他人の空似

創作小話やネタなどをだらだらと。

CCC!!/Cat and Crow with Corpse②

 
  よくよく考えてみたら、今の状況って普通じゃないのかもしれない。
 
 満員電車に揺られて揉みくちゃにされた後、ようやく着いた勤め先。自分の席に着けば昨日はなかった書類の束、束、束……。一番上の内容を見てみれば上司の名前。一番下には鉛筆で走り書きがされている。
『14時までよろしく』
 よろしくじゃねぇよ。思わず紙束を破り捨てたくなったが、奥歯を噛み締めながら堪える。ちらりと上司を盗み見れば、笑いながら電話をしている。手元には新聞、机には何も積まれていない。14時までなら自分でやれよ……。
 文句を言っても改善されないことは目に見えているので大人しく書類に手を伸ばす。
 締め切り時間とどのくらい時間がかかりそうなのか予想を立てて振り分けていく。ほとんど直ぐには終わらないものばかりだ。面倒なものほど押し付けられる気がする。

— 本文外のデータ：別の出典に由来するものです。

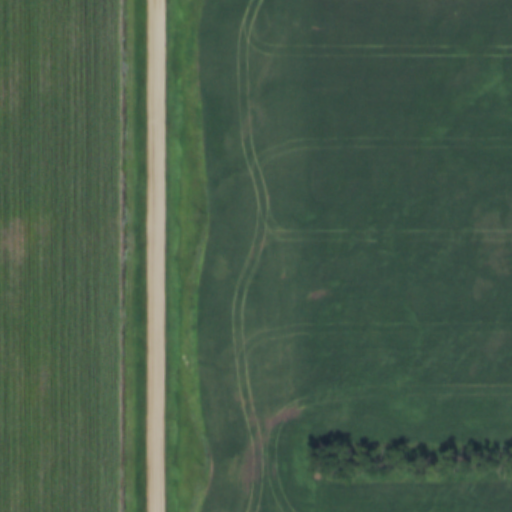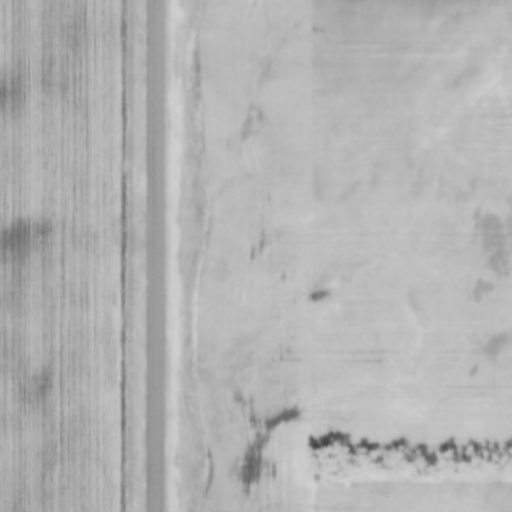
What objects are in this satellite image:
road: (160, 256)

 振り分けしたのなら手を付けていく。納品書と計画書類の束は中々減ることはないが、それでもやり続ければようやく机の天板が見えるくらいには片付いた。時間を見れば13時を過ぎている。上司から押し付けられた書類はとうに終わっている。後は上司に渡せば終了だ。だが、肝心の上司は一足早い休憩から帰っていないのか、席には上着のみを残して誰もいない。このまま机の上に置いておくのもいいが、万が一のことがある。戻ってきたら渡そう。

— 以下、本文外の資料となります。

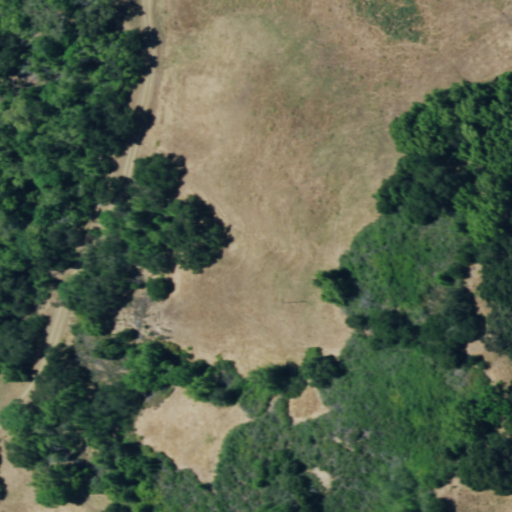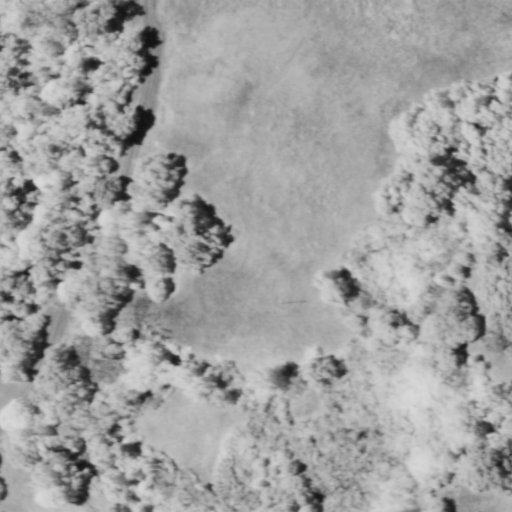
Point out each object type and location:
road: (96, 212)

 俺は少し遅いが昼飯にすることにした。伊波が作ってくれた弁当を持ち、席を離れる。目指すのはいつも行く屋上だ。
 
 この会社は1階がエントランスと警備室、2階から各部署に分かれていて、俺がいる営業部は3階にある。営業部の中でも外回り班と企画班等に分かれているが俺は後者だ。企画班と言っても人数は少なく外回り班の雑用みたいなものだ。俺は専ら外回り班が使う資料やプレゼン原稿、契約書の作成から経費をまとめて経理に出したり、クレームが来た時の対応など、みんながやりたくないことばっかりやらされている。
 大きなため息を吐きながら階段を上る。いつもと同じように仕事を押し付けられ、日中のほとんどをそれに費やす。自分の仕事は日が沈んでからになりそうだ。

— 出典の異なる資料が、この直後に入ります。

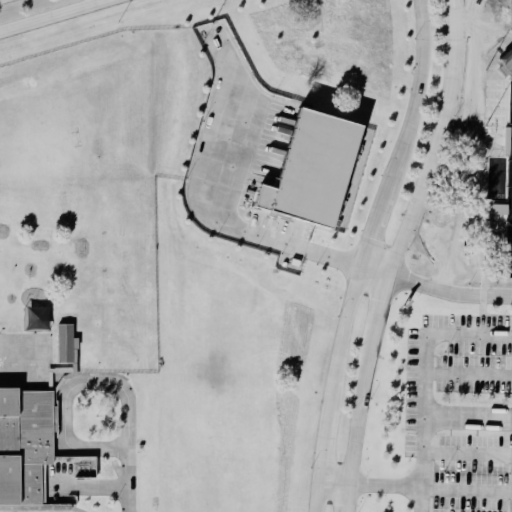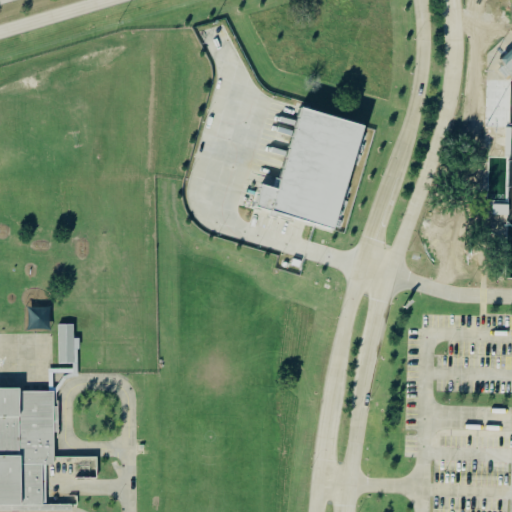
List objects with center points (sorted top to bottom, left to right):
road: (53, 16)
building: (317, 170)
park: (507, 183)
road: (306, 247)
road: (363, 253)
road: (398, 254)
road: (435, 336)
building: (67, 344)
road: (50, 366)
road: (469, 374)
road: (98, 382)
building: (24, 446)
building: (26, 446)
road: (431, 484)
road: (414, 486)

 屋上には誰もいないのか静かだ。吹き抜ける風はまだ生暖かい。ここには緑化計画で植えられた植物があるがそれからは数か月に1度ペースでしか整理されていないので雑草やら蜘蛛の巣が放置されている。その為こここに来る人はあまりいない。
 その中でも穴場なのは入り口から陰になっている植え込み傍のベンチ。日陰になっているのでこの場所だけは涼しい。そのベンチに腰掛け伊波が作った弁当を開ける。1段目にはごま塩が振りかけられた白米だ。2段目にはサバの味噌煮と茹でたぶブロッコリー、串にささった肉団子、金平牛蒡が入っている。
「いただきます」
 箸を持ち、ご飯を食べる。時間が経っているので冷えているがそれでも美味しい。相変わらず薄味だが。